L’action de formation serait plus largement définie afin de prendre en compte le développement des nouvelles formes de formation et de favoriser l’innovation pédagogique.

Aussi, le salarié serait davantage acteur de son parcours professionnel avec un accompagnement renforcé du Conseil en évolution professionnelle (Cep), qui serait sélectionné dans chaque région sur appel d’offres selon un cahier des charges et disposerait d’un financement dédié, et la refonte du Compte personnel de formation (Cpf).

Mesure phare de la réforme, source de discorde entre les partenaires sociaux et le Gouvernement, l’alimentation de ce compte ne serait plus réalisée en heures, mais en euros, à hauteur de 500 € par an dans la limite de 5.000 € (800 € plafonnés à 8.000 € pour les salariés non qualifiés), avec une valorisation des heures d’ores et déjà acquises à 14,28 €. Il n’y aurait plus de proratisation pour les salariés à temps partiel travaillant au moins à mi-temps et les possibilités d’abondement seraient conservées et adaptées en vue de l’intégration des droits à la reconversion du Congé individuel de formation (Cif) avec la mise en place de formations personnalisées, plus pertinentes et moins coûteuses.

Le Compte personnel de formation ne serait plus exclusivement dédié au suivi des formations inscrites sur les listes de formations éligibles mais pourrait être utilisé pour toute formation inscrite au Répertoire national de la certification professionnelle (Rncp) ou à l’inventaire.

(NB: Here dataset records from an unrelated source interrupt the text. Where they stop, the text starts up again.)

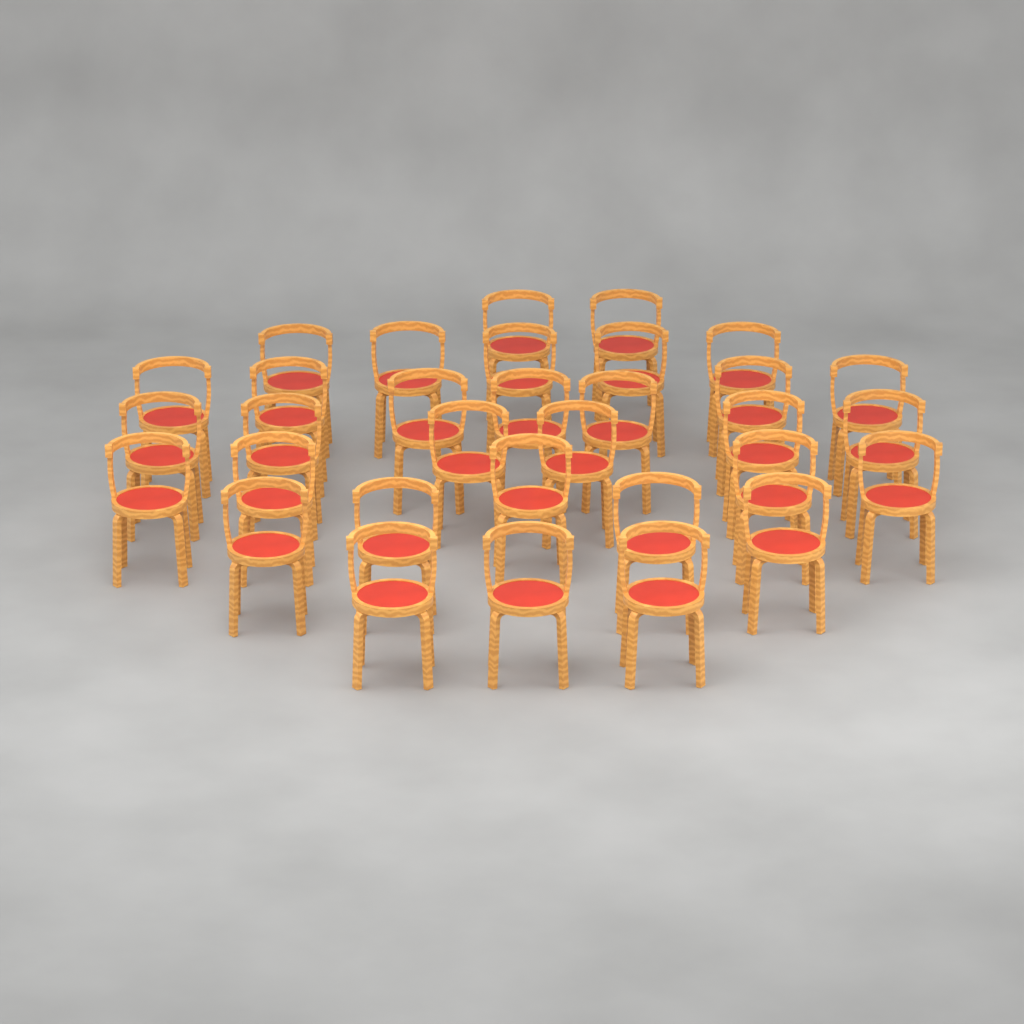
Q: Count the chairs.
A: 32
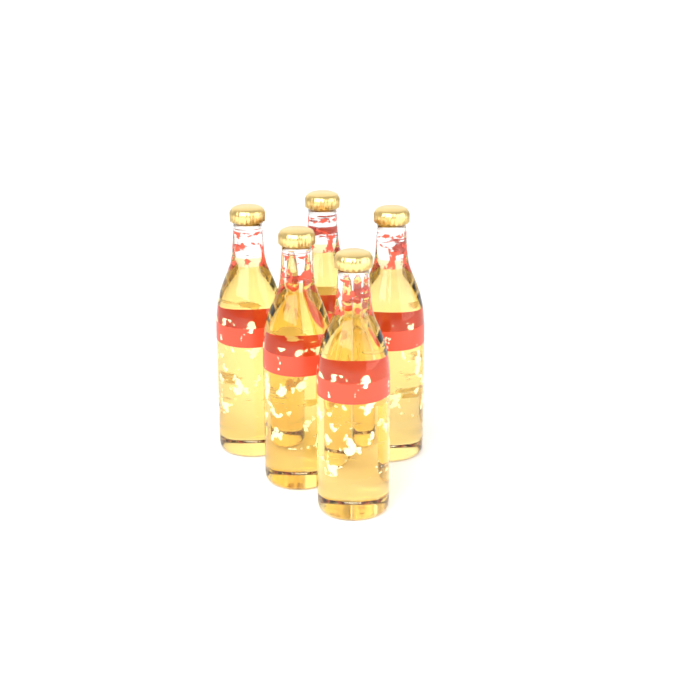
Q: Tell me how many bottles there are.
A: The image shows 5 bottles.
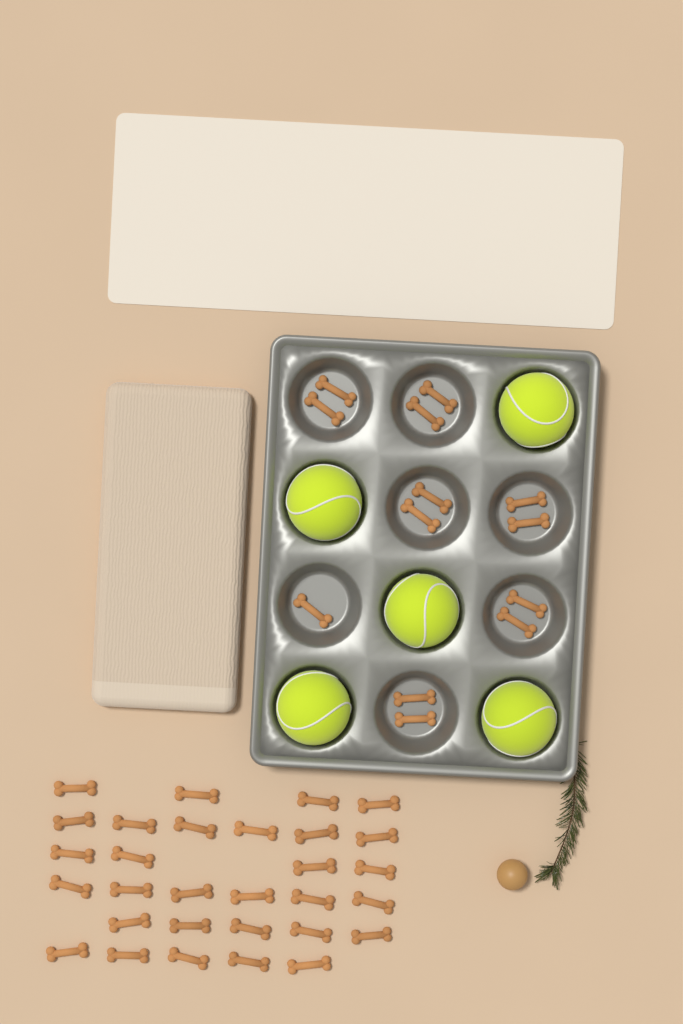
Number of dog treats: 43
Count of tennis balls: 5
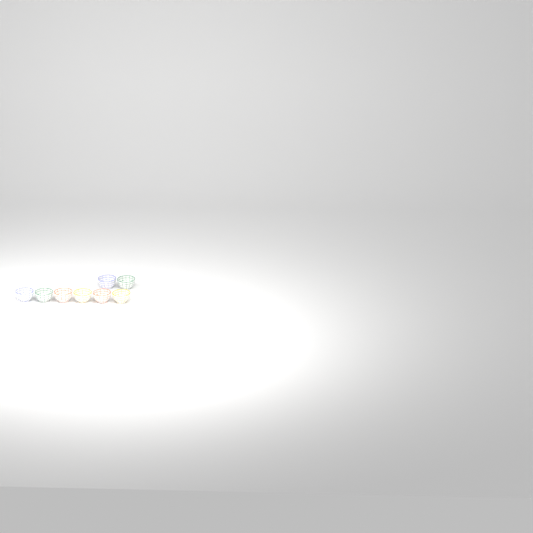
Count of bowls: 8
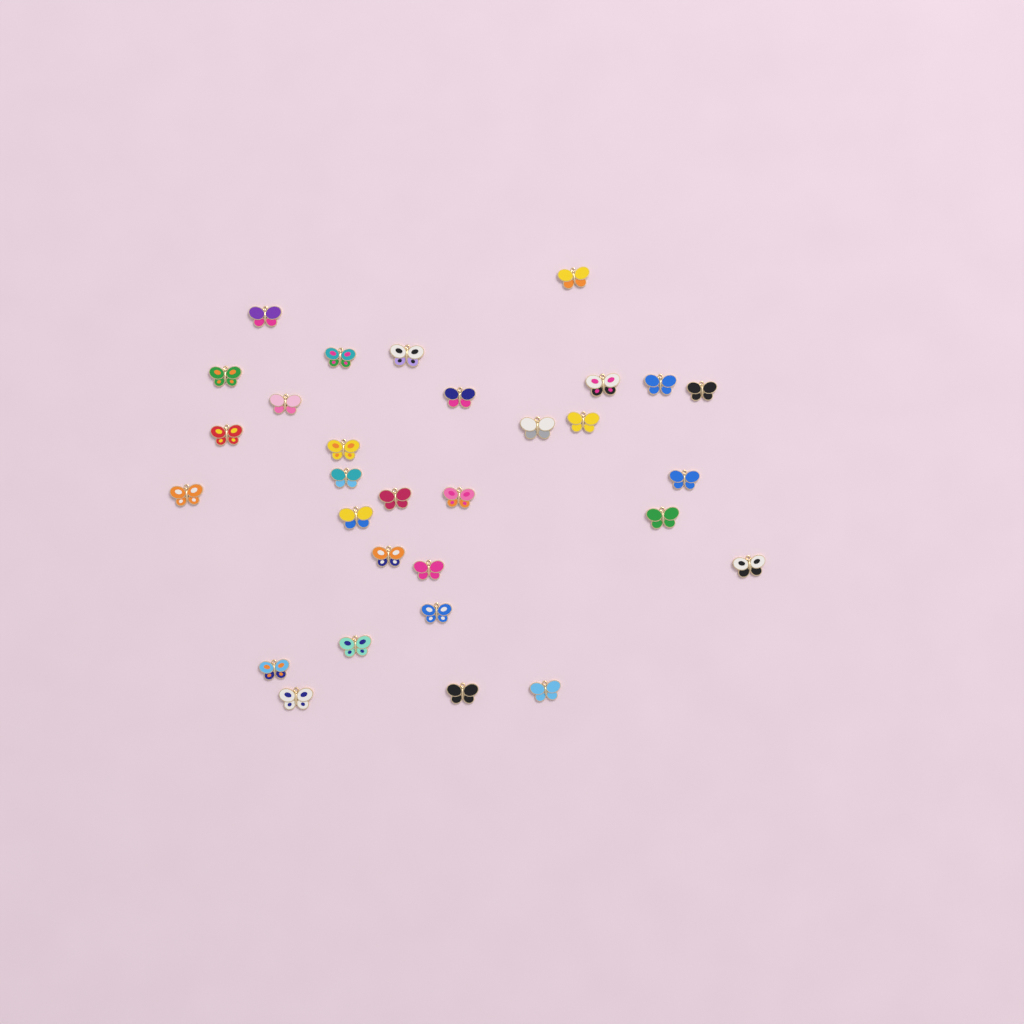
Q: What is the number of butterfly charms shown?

L’utilisation de ce compte serait également facilitée pour les salariés par la mise en place d’une application mobile leur permettant de :

  • s’informer en consultant leurs droits acquis, les formations accessibles, leurs coûts, leurs dates ainsi que leur « popularité », les taux d’insertion dans l’emploi, le salaire à l’embauche des personnes ayant suivi les formations convoitées… ;
  • s’inscrire à la formation choisie et en régler directement le coût, sans intermédiaire.

Le succès des évolutions envisagées du Compte personnel de formation dépendra de la capacité des salariés à mobiliser ce dispositif à bon escient, dans la perspective de leur développement professionnel, là où la logique de sa co-construction avec les entreprises semble absente.

Le projet de loi, dont la présentation en Conseil des ministres est prévue pour mi-avril prochain, nous permettra d’apprécier plus précisément la portée de la réforme. L’apprentissage, autre volet de ce projet, intimement lié à la formation professionnelle, sera l’une des clés de sa réussite.